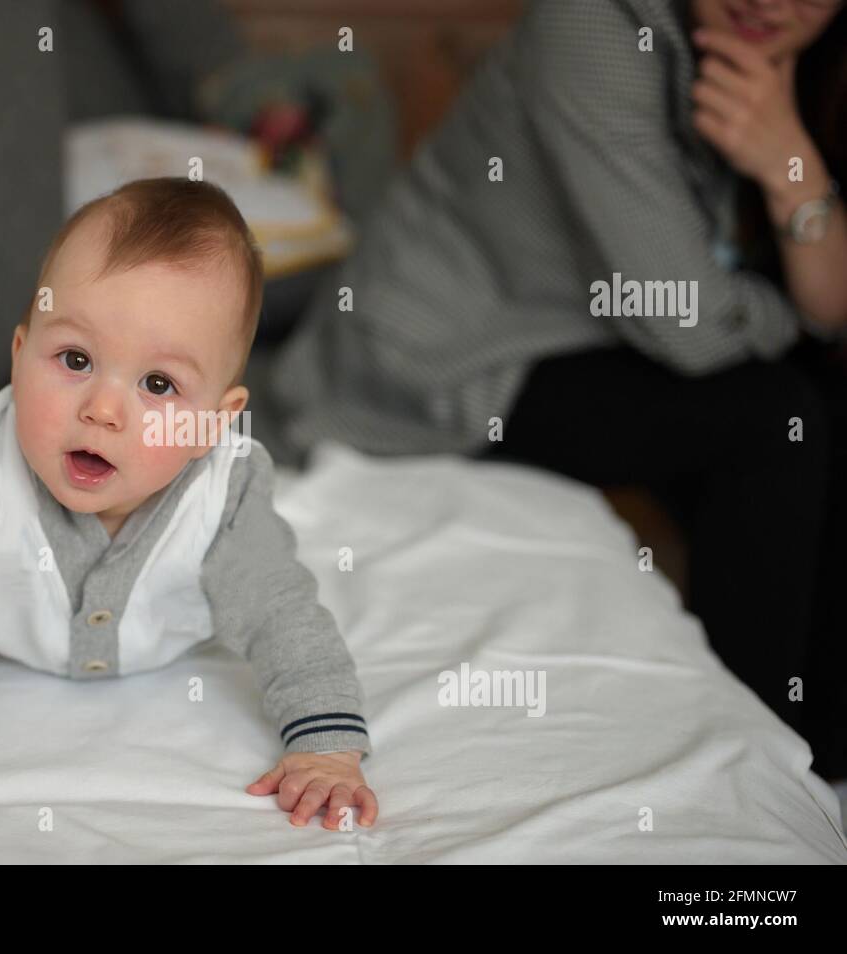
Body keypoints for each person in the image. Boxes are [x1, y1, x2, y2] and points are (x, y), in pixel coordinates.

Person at [258, 0, 847, 779]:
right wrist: (798, 296)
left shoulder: (813, 63)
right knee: (774, 417)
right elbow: (693, 328)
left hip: (592, 333)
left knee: (813, 402)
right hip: (450, 356)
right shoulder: (595, 27)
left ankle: (819, 749)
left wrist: (790, 163)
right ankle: (755, 764)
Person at [0, 179, 378, 827]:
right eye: (74, 357)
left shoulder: (224, 498)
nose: (101, 409)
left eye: (158, 384)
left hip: (48, 439)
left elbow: (286, 620)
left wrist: (326, 750)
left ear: (212, 424)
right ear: (19, 354)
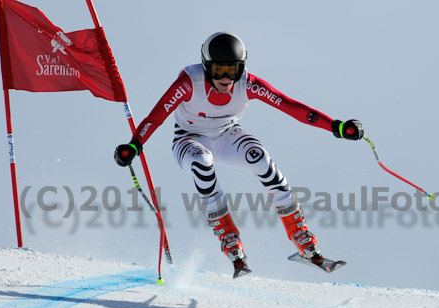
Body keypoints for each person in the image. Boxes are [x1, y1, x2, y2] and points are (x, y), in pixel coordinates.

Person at [115, 32, 363, 278]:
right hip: (189, 140)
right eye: (219, 70)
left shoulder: (248, 83)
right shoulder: (190, 82)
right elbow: (156, 116)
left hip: (227, 136)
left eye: (232, 71)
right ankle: (229, 237)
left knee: (260, 159)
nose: (225, 78)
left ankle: (301, 236)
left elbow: (290, 106)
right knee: (203, 162)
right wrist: (134, 145)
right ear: (206, 66)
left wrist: (336, 126)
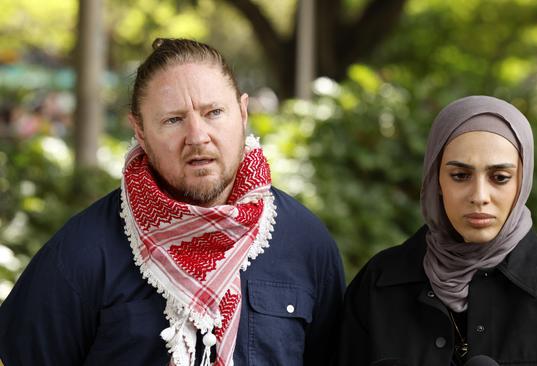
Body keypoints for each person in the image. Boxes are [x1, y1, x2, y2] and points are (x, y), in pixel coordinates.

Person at [0, 38, 345, 366]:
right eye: (173, 120)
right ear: (140, 132)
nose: (197, 137)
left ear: (243, 112)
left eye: (214, 112)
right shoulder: (82, 252)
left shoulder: (305, 243)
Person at [337, 96, 537, 365]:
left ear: (522, 182)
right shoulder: (380, 285)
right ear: (435, 181)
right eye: (460, 175)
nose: (479, 195)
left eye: (499, 177)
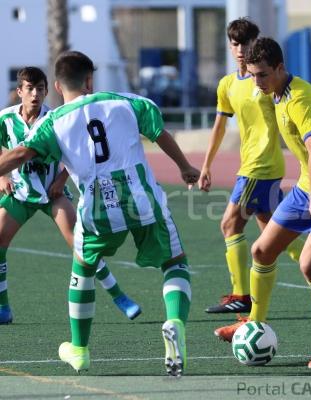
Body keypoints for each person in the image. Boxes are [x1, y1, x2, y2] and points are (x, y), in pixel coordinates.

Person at [0, 52, 199, 376]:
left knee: (83, 268)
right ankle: (174, 321)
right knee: (174, 263)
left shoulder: (54, 121)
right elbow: (158, 132)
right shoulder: (127, 102)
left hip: (97, 207)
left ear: (57, 86)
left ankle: (79, 350)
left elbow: (21, 153)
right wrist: (185, 167)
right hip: (142, 200)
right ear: (90, 80)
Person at [214, 37, 311, 368]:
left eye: (262, 75)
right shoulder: (277, 90)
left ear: (280, 68)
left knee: (310, 265)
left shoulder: (300, 100)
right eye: (252, 75)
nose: (256, 82)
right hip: (306, 187)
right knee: (261, 250)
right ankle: (252, 323)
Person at [201, 18, 311, 314]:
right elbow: (220, 125)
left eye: (248, 42)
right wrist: (206, 164)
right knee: (269, 241)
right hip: (272, 173)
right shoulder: (232, 85)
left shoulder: (279, 86)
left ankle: (241, 295)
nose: (242, 49)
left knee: (230, 224)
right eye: (236, 43)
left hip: (264, 169)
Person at [0, 67, 140, 325]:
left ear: (47, 91)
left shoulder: (56, 119)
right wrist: (2, 176)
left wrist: (61, 178)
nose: (35, 94)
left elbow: (75, 152)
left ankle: (119, 296)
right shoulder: (5, 118)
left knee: (81, 246)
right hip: (19, 192)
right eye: (29, 89)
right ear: (19, 91)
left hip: (53, 194)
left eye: (40, 89)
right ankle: (3, 307)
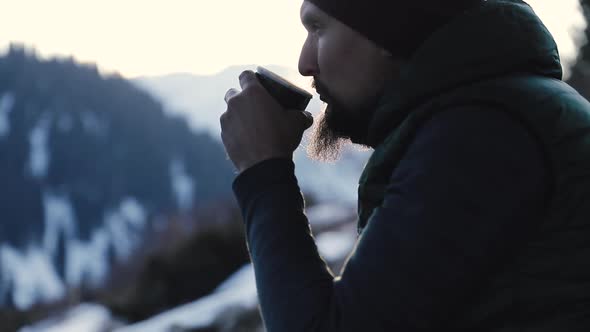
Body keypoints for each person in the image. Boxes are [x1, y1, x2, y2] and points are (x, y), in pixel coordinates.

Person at [220, 0, 590, 330]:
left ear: (387, 30)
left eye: (318, 27)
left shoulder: (477, 137)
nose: (305, 62)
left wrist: (264, 169)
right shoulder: (499, 111)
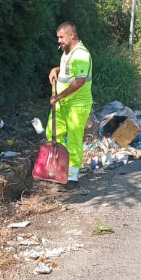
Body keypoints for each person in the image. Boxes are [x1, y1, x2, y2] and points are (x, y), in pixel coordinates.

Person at [47, 22, 93, 190]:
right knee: (52, 132)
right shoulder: (67, 52)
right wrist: (56, 69)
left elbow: (80, 80)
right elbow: (69, 69)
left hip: (77, 104)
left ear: (71, 35)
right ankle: (61, 168)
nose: (59, 41)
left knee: (74, 139)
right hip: (63, 103)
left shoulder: (81, 54)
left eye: (61, 37)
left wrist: (58, 96)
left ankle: (72, 178)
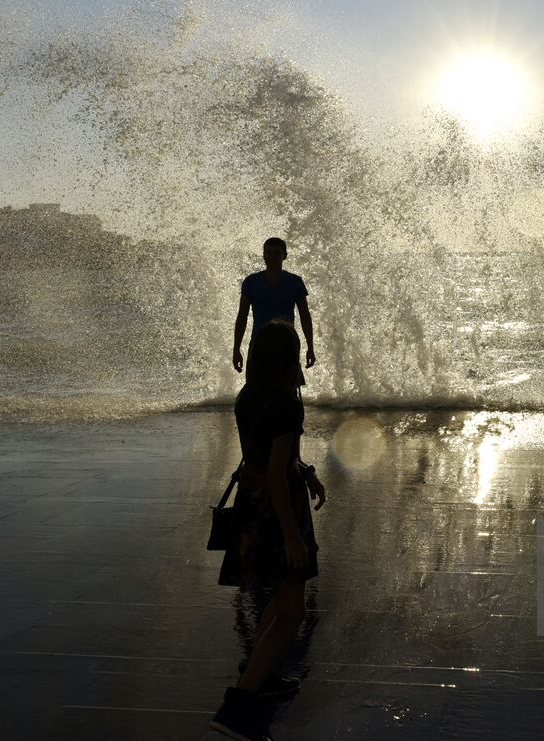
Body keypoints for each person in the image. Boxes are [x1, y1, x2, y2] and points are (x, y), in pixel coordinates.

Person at [210, 319, 327, 741]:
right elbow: (278, 475)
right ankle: (236, 709)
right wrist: (293, 535)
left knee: (277, 596)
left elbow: (270, 458)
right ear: (287, 357)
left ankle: (259, 671)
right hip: (279, 508)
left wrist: (308, 472)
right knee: (292, 608)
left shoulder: (248, 397)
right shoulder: (286, 404)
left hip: (253, 503)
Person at [233, 237, 316, 382]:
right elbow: (242, 316)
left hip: (287, 341)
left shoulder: (295, 282)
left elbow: (305, 316)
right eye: (268, 253)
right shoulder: (251, 282)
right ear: (263, 255)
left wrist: (310, 348)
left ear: (284, 256)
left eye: (276, 253)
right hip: (259, 342)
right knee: (256, 387)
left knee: (289, 388)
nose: (272, 257)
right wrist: (236, 349)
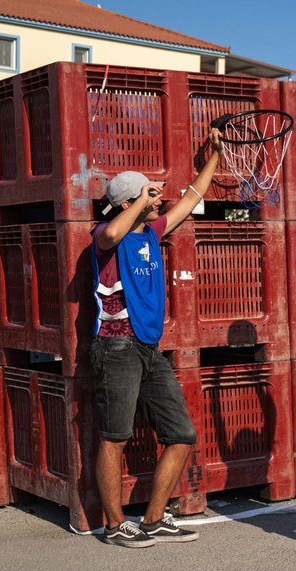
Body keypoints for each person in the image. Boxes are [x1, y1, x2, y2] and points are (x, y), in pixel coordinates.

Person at [90, 128, 222, 548]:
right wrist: (139, 202)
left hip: (148, 349)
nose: (158, 201)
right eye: (148, 196)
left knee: (181, 434)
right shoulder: (105, 235)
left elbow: (191, 198)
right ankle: (114, 526)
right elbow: (111, 233)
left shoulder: (152, 232)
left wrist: (214, 158)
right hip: (116, 347)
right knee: (115, 437)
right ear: (128, 204)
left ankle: (152, 519)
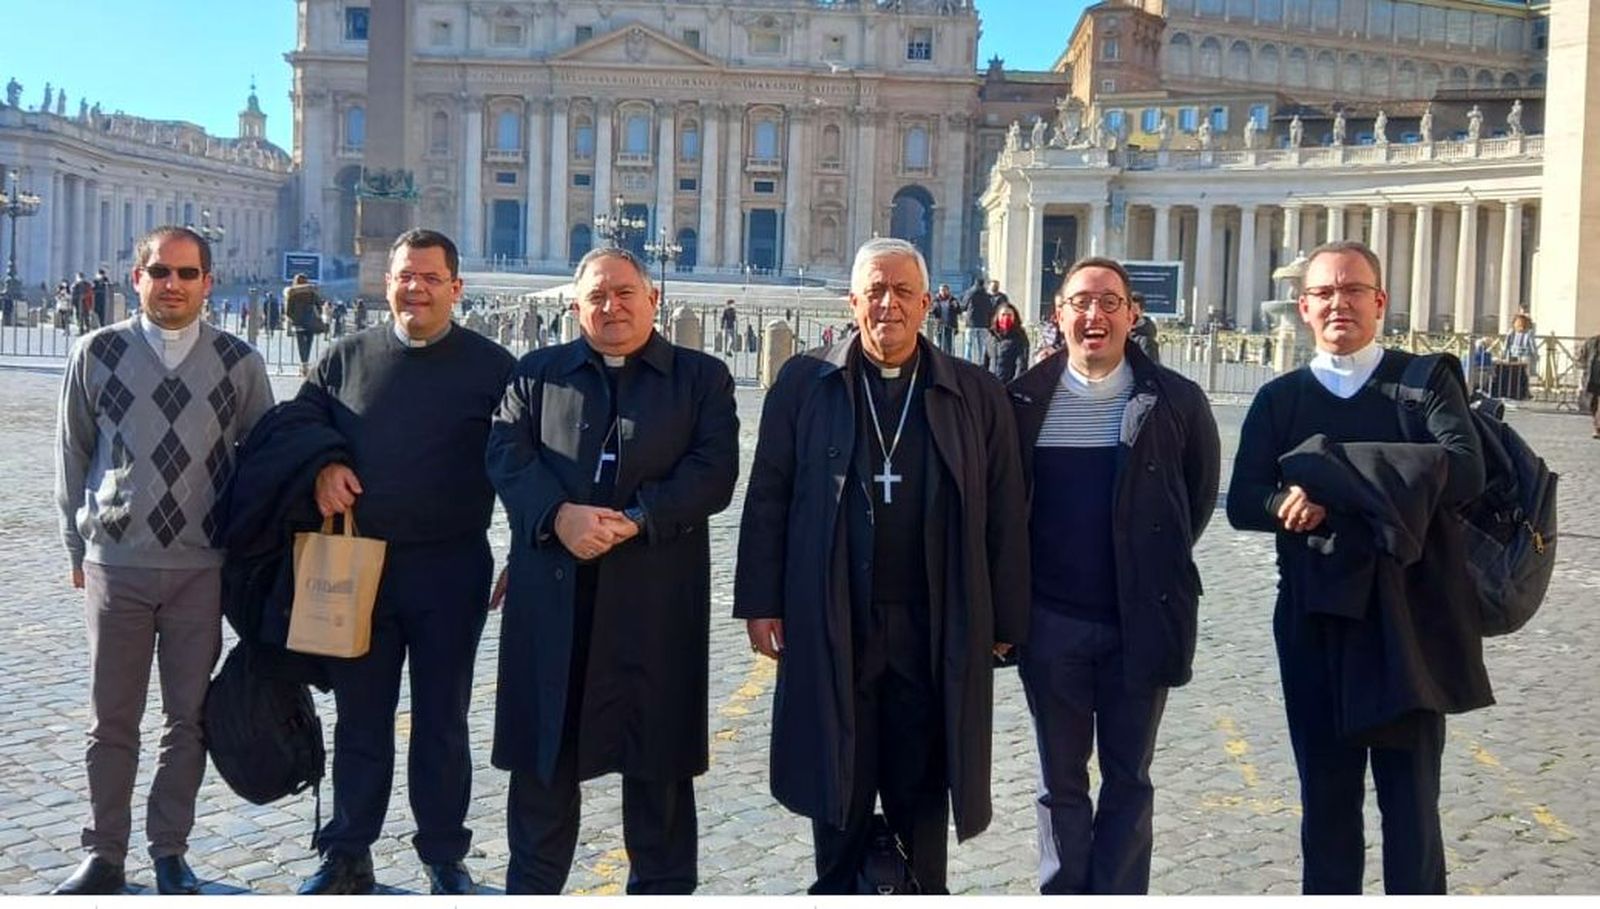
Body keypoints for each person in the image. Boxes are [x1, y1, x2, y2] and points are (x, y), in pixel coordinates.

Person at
□ □ □ □
WHAT IS REQUIRED ::
Your task is to reproduce exactly the lines from the one with "left eye: (61, 37)" to the end of the material, both included, with the pictures left out.

RESPONSE TO THE TASK ::
left eye: (61, 37)
left wrist: (58, 96)
left ankle: (72, 178)
Body keypoints for each person in the image. Boxes are [x1, y1, x2, y2] and points are (x, y), in pixel coordinates.

Person at [210, 319, 327, 741]:
right elbow: (278, 475)
right ankle: (236, 709)
right wrist: (293, 535)
left knee: (277, 596)
left elbow: (270, 458)
right ear: (287, 357)
left ankle: (259, 671)
right hip: (279, 508)
left wrist: (308, 472)
right knee: (292, 608)
left shoulder: (248, 397)
right shoulder: (286, 404)
left hip: (253, 503)
Person at [233, 237, 316, 382]:
right elbow: (242, 316)
left hip: (287, 341)
left shoulder: (295, 282)
left elbow: (305, 316)
right eye: (268, 253)
right shoulder: (251, 282)
right ear: (263, 255)
left wrist: (310, 348)
left ear: (284, 256)
left eye: (276, 253)
right hip: (259, 342)
right knee: (256, 387)
left knee: (289, 388)
nose: (272, 257)
right wrist: (236, 349)
Body keypoints for each person in the image. Boxes are [x1, y1, x2, y2] and points are (x, y), in pixel coordinates.

Person at [90, 128, 222, 548]:
right wrist: (139, 202)
left hip: (148, 349)
nose: (158, 201)
right eye: (148, 196)
left knee: (181, 434)
right shoulder: (105, 235)
left elbow: (191, 198)
right ankle: (114, 526)
right elbow: (111, 233)
left shoulder: (152, 232)
left wrist: (214, 158)
right hip: (116, 347)
right knee: (115, 437)
right ear: (128, 204)
left ankle: (152, 519)
Body keypoints for each person in the image. Boxes are [x1, y1, x2, y2] and points are (x, y), in pixel coordinates.

Person at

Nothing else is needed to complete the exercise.